Wednesday, 3 October 2007

Norfolk Naturally

The nature reserve of Cley marshes is managed by the Norfolk Wildlife Trust, the oldest of 47 wildlife trusts around the country. It looks after over 40 nature reserves and other protected sites including 10 km of coastline, 9 Norfolk broads, 9 National Nature Reserves and 5 ancient woodlands.

Cley is a starkly beautiful area of freshwater pools, grazing marsh and reedbeds. You can follow boardwalks through the reedbeds leading to thatched hides which overlook some of the pools. The northern edge of the reserve is a shingle bank which extends westwards to Blakeney Point, a National Nature Reserve cared for by the National Trust and well known for its seals. Beyond the shingle the North Sea pounds.

Here at the weekend I saw a grey phalarope, a ruff, little stints, little egrets, some avocets, several Egyptian geese, a flock of curlews; and I just missed a Sabine's gull. You might think I'm a knowledgeable birder from all this. No, not at all - I'm a generalist at heart. Specialist at nothing. Hoping to know a little about a lot. Just interested in the world. Especially the natural world.

But we mustn't forget that few things are "natural". Whatever that means. This area certainly isn't. It's been carefully managed for decades to attract a wide variety of birds. And it does attract them - in staggering numbers. Most days of the year it's possible to tick off more than 100 species in the vicinity. Rarities are commonplace. Reedbeds are constantly cut - otherwise they would deteriorate and be no good for thatchers or for the birds, which include rare bitterns and bearded tits. Water levels are carefully regulated.
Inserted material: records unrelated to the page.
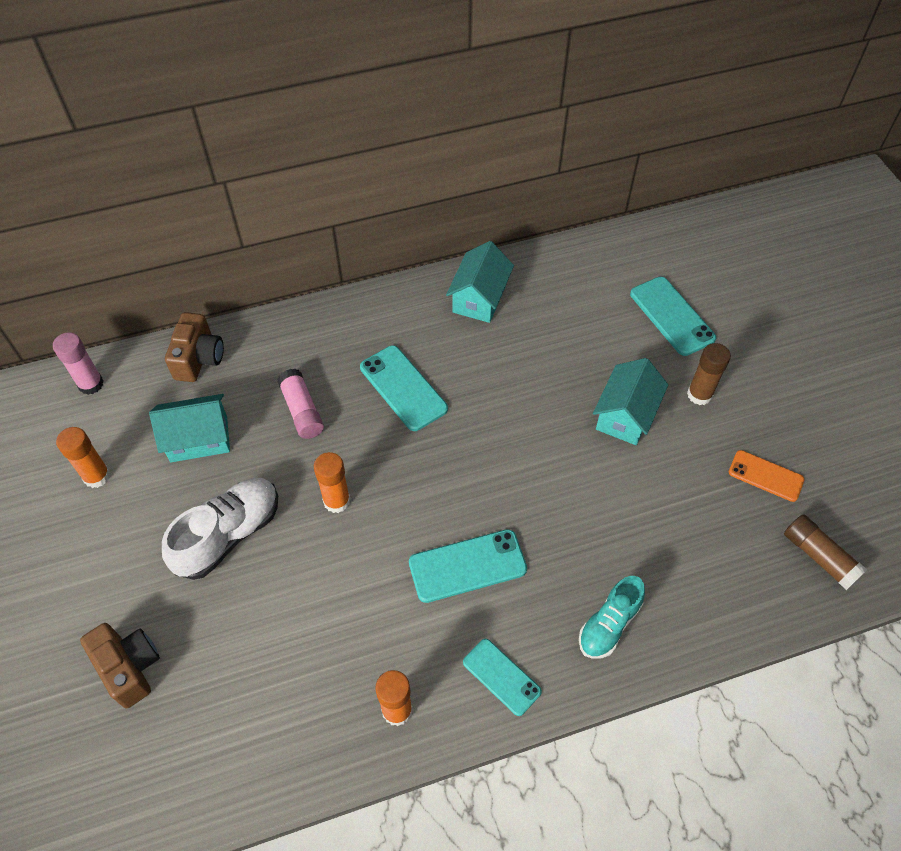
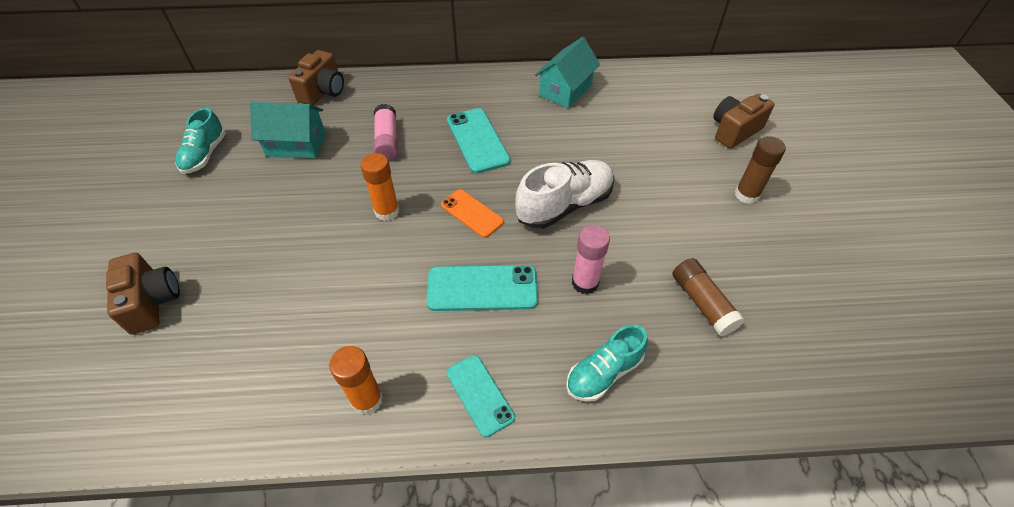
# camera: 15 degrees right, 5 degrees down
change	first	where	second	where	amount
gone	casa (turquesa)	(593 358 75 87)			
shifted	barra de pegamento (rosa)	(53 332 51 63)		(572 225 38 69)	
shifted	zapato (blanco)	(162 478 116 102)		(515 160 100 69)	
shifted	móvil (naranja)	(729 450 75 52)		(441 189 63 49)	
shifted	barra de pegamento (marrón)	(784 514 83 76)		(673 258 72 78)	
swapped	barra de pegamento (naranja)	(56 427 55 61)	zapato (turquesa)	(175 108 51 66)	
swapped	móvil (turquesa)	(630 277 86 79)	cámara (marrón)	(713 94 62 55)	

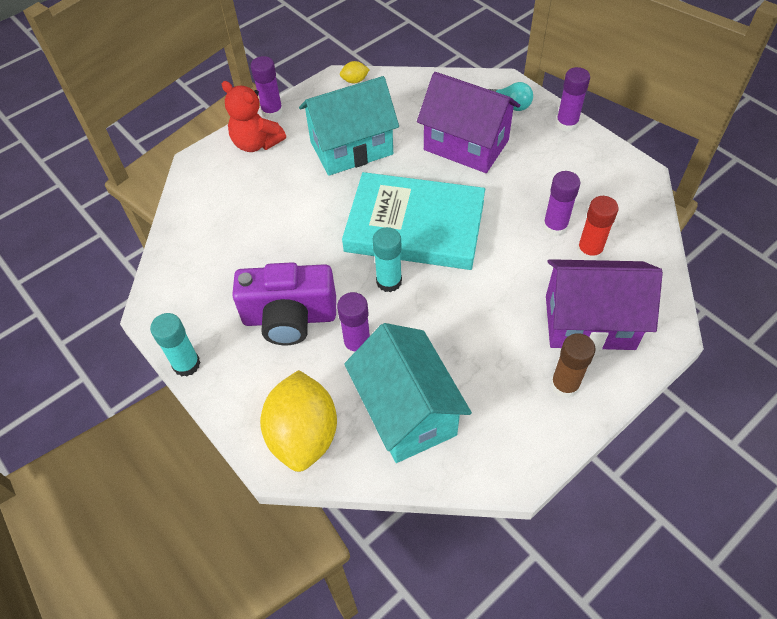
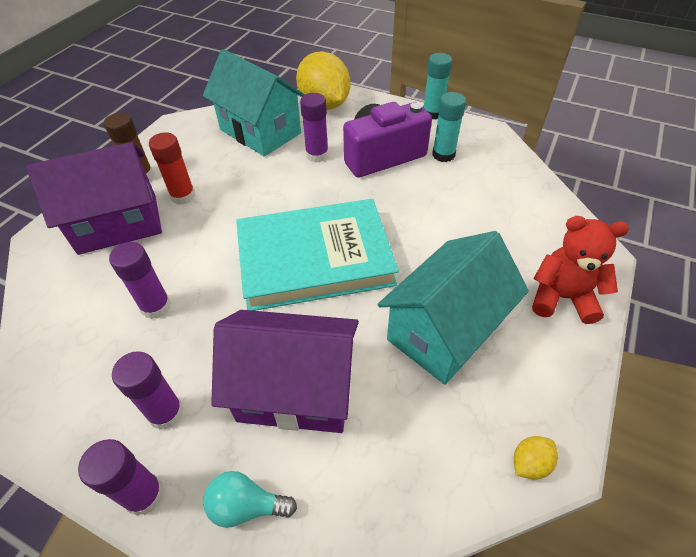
# camera: 155 degrees right, 5 degrees down
change	first	where	second	where	amount
shifted	barra de pegamento (morado)	(251 56 32 63)		(112 351 72 79)	
shifted	barra de pegamento (turquesa)	(373 227 29 65)		(432 92 34 70)	
shifted	barra de pegamento (rojo)	(577 196 42 64)		(149 132 47 73)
Once, 750,000 years ago, rhinos, hyenas and elephants roamed here. In medieval times Cley was a bustling port on a tidal estuary. In the 1600s land was reclaimed from the sea and the big ships could no longer anchor. Later the coming of the railways brought a rise in the number of outside visitors. Now there's the nature reserve - and very appealing and wild-seeming it is too. In the future, global warming and higher tides will mean more flooding, more salinity - and the environment will change again.

Environments are continually changing due to natural events, human interference or, more usually, a mixture of both. This is a fact - and it's not always a morally, ethically or emotionally loaded issue. Nice to see here a success story with nature and humankind in partnership. Which is often not the case...

The photo shows high tide at Blakeney.